Лиша была выше меня, поэтому больше увидела, когда отец ее поднял. Он скрепил пальцы на обеих руках и подсадил ее так, что она поднялась на всю высоту окна. Потом мама с Лишей начали секретничать и говорить шепотом. Мне пришлось приподняться на цыпочках и заглядывать в комнату, как бандиту. Лицо сестры было прямо напротив маминого. Я не услышала ни слова из того, о чем они говорили. У них от меня всегда были секреты. В те дни, когда Лиша делала матери мартини и меняла пластинки, когда я заходила к ним в комнату, они замолкали. Кроме этого у Лиши была ужасная привычка отгонять меня рукой, когда они так секретничали, будто я назойливая муха, от которой надо избавиться. У Лиши с мамой был свой невидимый канал коммуникации и понимания, в то время как меня с папой оттеснили в наш отдельный угол скучного бытия, к которому мама не хотела иметь никакого отношения.

Как бы там ни было, в тот день в больнице, когда за матерью появилась одетая в белое медсестра и стала говорить, что пора прощаться, Лиша наклонилась для прощального поцелуя. Она прижалась губами к мелкой сетке. Мне так и хотелось шлепнуть ее по попе в обрезанных «Ливайз», когда я увидела, что ее губы соприкасаются с губами матери.

Когда отец отъезжал от здания, мать в своем тропическом одеянии появилась в другом окне. Она положила ладонь на сетку. Это был единственный раз за месяц, когда мы видели мать.

В ту ночь я впервые за несколько недель нормально заснула. И в ту ночь мне приснился странный сон, который словно проецировался в 3D-изображении на экране моего мозга. В этом сне отец рубил на части какое-то большое мертвое животное на деревянном кухонном столе. Я шла в его сторону через гостиную и наблюдала за ним через неправильной формы окошко между двумя комнатами. Майка отца была забрызгана кровью. Вены на руках вздулись от тяжелой работы. В какой-то момент сна он высоко поднял топор мясника и сильно рубанул. Я услышала, как тесак прорубает через кость и достает до дерева стола. Отец заметил меня и сказал, что занят. «Иди в кровать, дорогая» – так он выразился. У него в руках была часть туши животного, затем резко изменился свет, и я увидела, что отец держит обрубленную по локоть человеческую руку. На конце этой руки была ладонь матери, и на пальце сверкало бабушкино кольцо. Запястье было повернуто так, что ладонь торчала и застыла в положении, словно говоря «Стоп». Я проснулась вся в поту, в промокшей майке и с ручейками пота на лице.

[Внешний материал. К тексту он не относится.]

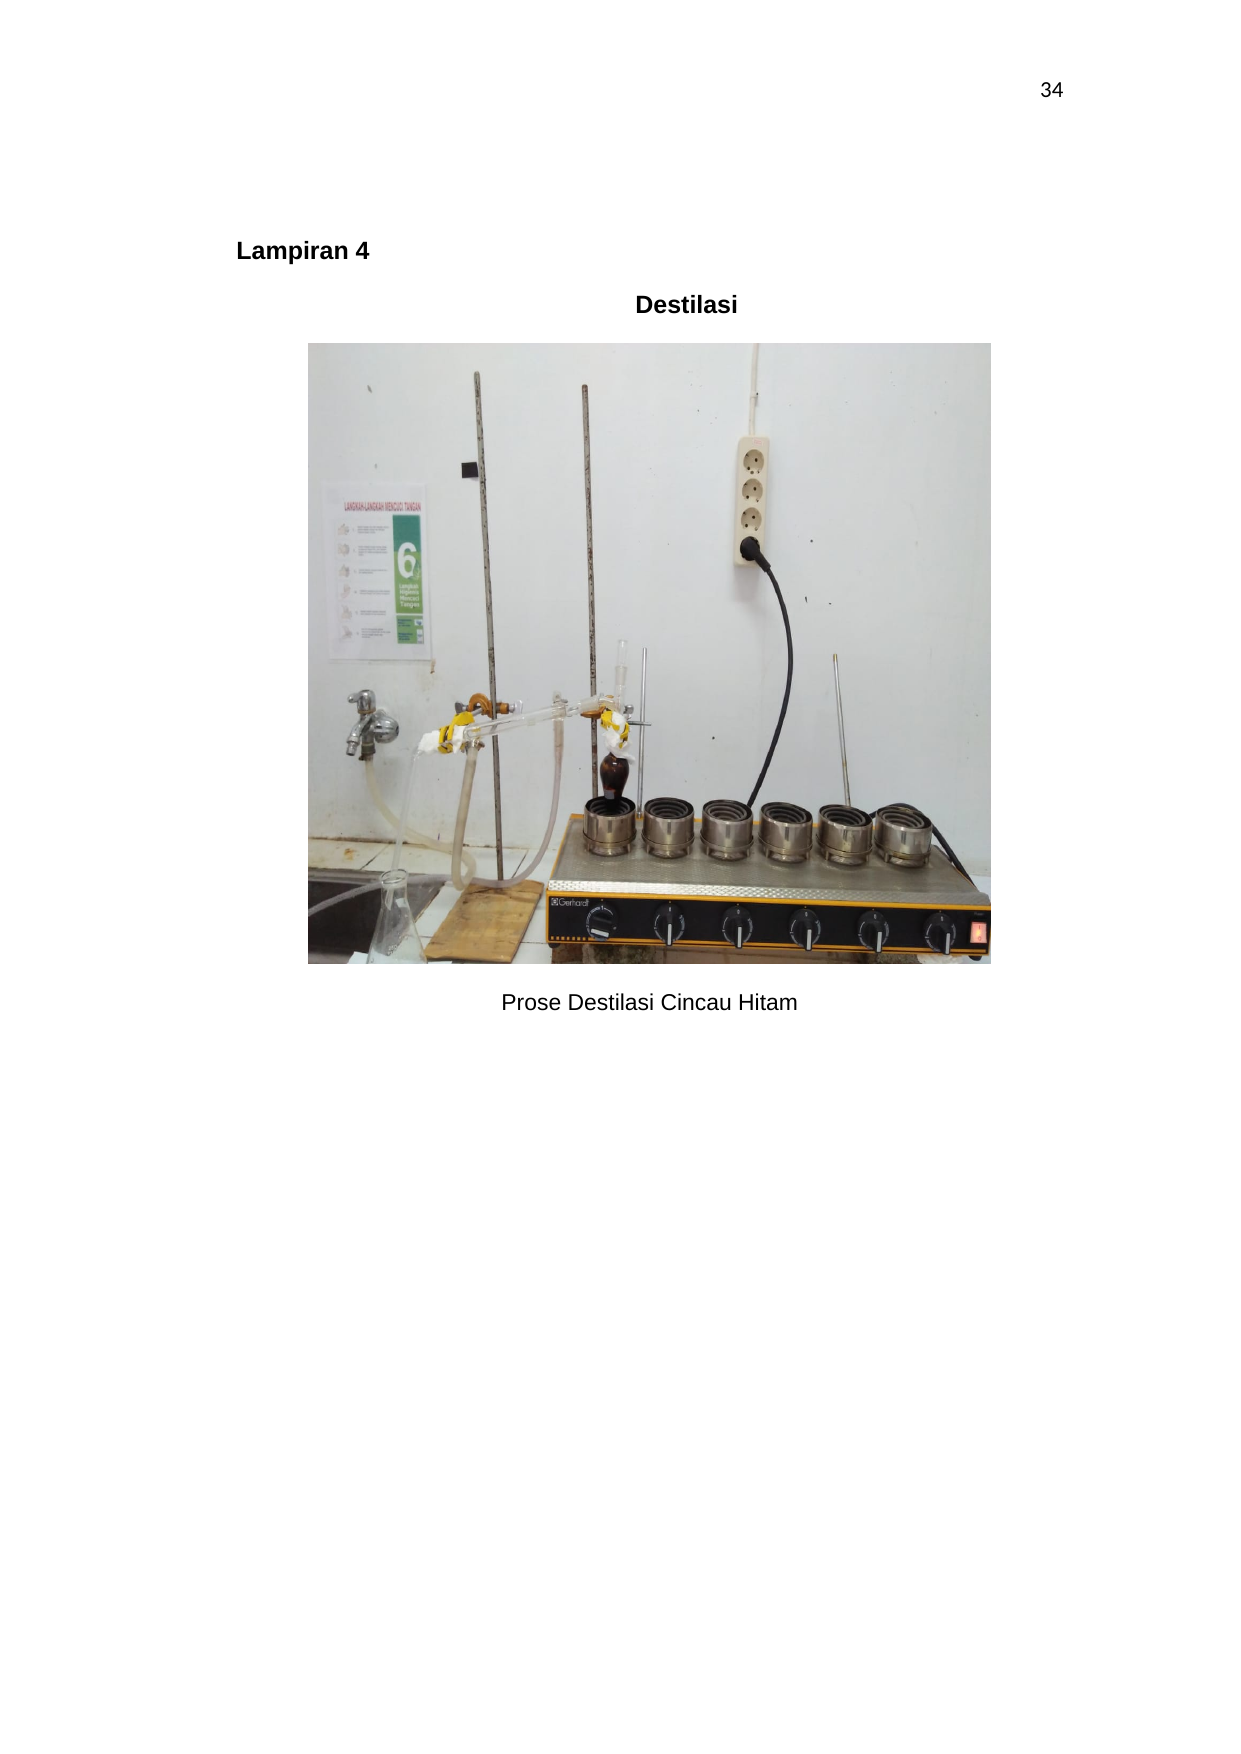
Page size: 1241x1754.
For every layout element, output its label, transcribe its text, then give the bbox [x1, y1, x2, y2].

Я подумала о том, что расстояние и наклон ладони во сне точно совпадали с воспоминанием о маминой руке в больнице. Но как оказалось, это была не единственная рука, которую я запомнила из того периода жизни. Еще была рука жены Багзи Хуареза. Когда она однажды утром пришла нам с заднего хода, вся ее рука была в муке. Она положила ладонь на наш мокрый стол и сказала отцу:

– Быстрее, пожалуйста, Багз застрелился.

Выстрел прогремел, когда она делала бисквитное тесто. Она сказала, что он обо всем подумал и застелил пол гаража брезентом, которым они накрывали мебель на улице. Чтобы не осталось грязи, заботливо и предусмотрительно все учел. У нее на лице была полуулыбка, если я правильно помню. Отец ей ничего не ответил, потому что набирал номер шерифа. Точно помню, что отпечаток ладони миссис Хуарез оставался на столе в течение всего дня, словно фотография привидения. Каждый раз, когда я смотрела на этот отпечаток, я вспоминала мать. Так продолжалось до ужина, пока Лиша его не вытерла.